We have an attachment to our digital footprint, perhaps it’s because it represents a better us, a more fine-tuned version of ourselves. The Digital Legacy Association deals with tackling death in an online context by making plans for your ‘digital estate’ after you have died. With a mission to help people deal with their digital legacies and digital assets after they die, The Digital Legacy Association has set up tools and advice that can be used by anyone. The association works with the NHS and hospices to provide education regarding the end of life in the digital realm. They also provide social media ‘will’ templates, options for websites and blogs after the owner’s death and how people can manage their cryptocurrencies after they have died.
My Wishes is an online service available to the public which allows people to write a will, document funeral wishes, safeguard digital legacies and leave goodbye messages for loved ones. It also offers people the opportunity to record goodbye video messages to be published at their future funerals.
Tech in an online graveyard
Many other companies are now going a step further. Forget planning for the future of your digital legacy when you can immortalise your soul in an app or online.
Replika is an ‘A.I. companion’ touted as a friend that can comfort users whenever they need someone to talk to. Using AI, the app learns more about you the more you talk to it so eventually ends up feeling like a real-life friend that you’ve met. Although the app is meant to replicate the user to become somewhat of a ‘super’ best friend, it was created after one of its founders, Eugenia Kuyda lost her best friend in a tragic accident and found it difficult to find a digital footprint to remember him by.
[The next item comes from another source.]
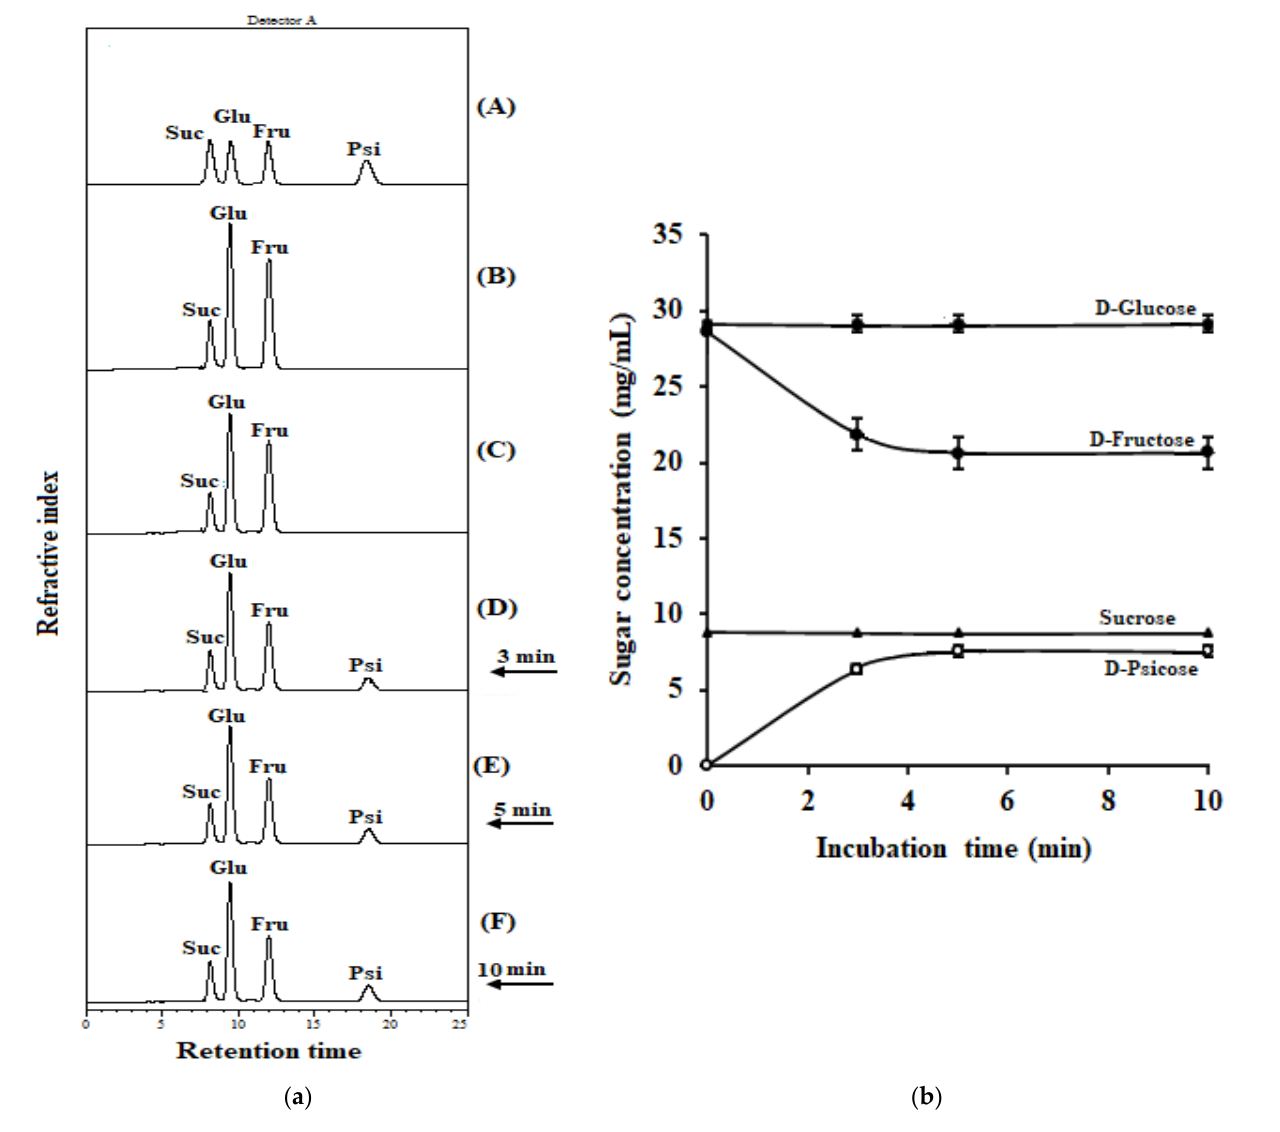
Figure 4. Conversion of D-fructose in coconut water into D-psicose by IfDPEase (15 µ M). ( a ) HPLC analysis profile of the IfDPEase reaction to coconut water; ( A ) standard sucrose, D-glucose, D-fructose, and D-psicose; ( B ) coconut water without enzyme; ( C ) the reaction with the denatured enzyme; ( D – F ) the reaction at 3, 5, and 10 min, respectively. ( b ) Concentration of sugars changed during the reaction of IfDPEase with coconut water.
She used thousands of his text messages and emails to create a digital version of him as a chatbot. Eventually, the founders want to app to be “a living memorial of the dead.”
Similarly, Eternime is intent on preserving the memory of someone forever by allowing people to live on for an eternity as a digital avatar. By collecting a person’s thoughts and stories, Eternime wants to build a digital copy of a person once they’ve passed away in what will eventually be a virtual library of dead people for those left behind to find comfort in.
Meminto also wants to create a virtual self that won’t die once the body and mind do through an app that people can use alone or alongside their family and close friends. The app sends questions to be answered by the user with the idea of building a ‘story’ about them over time, sort of like a quick and digital way of keeping a diary. In the end, users receive a printed ‘Meminto stories’ book which they can share with the ones closest to them and eventually be remembered by.
GoneNotGone is also available if you just cannot accept death as an end to yourself on Earth and are summed up by their slogan ‘Live on digitally.’ GoneNotGone is a website where people can upload text, photos, video and audio clips of themselves so that loved ones can remember them once they have died.
It seems that Twitter users concerned over deceased accounts needn’t worry, tech has caught up to how connected we are to our digital selves and how profitable and popular creating an immortal digital person has the potential to be. The internet is already a graveyard to many dead people who still have their comments, likes, profiles and accounts on display, perhaps it makes sense to allow people to choose to capture these memories all in one place with their family and friends having access to them forever.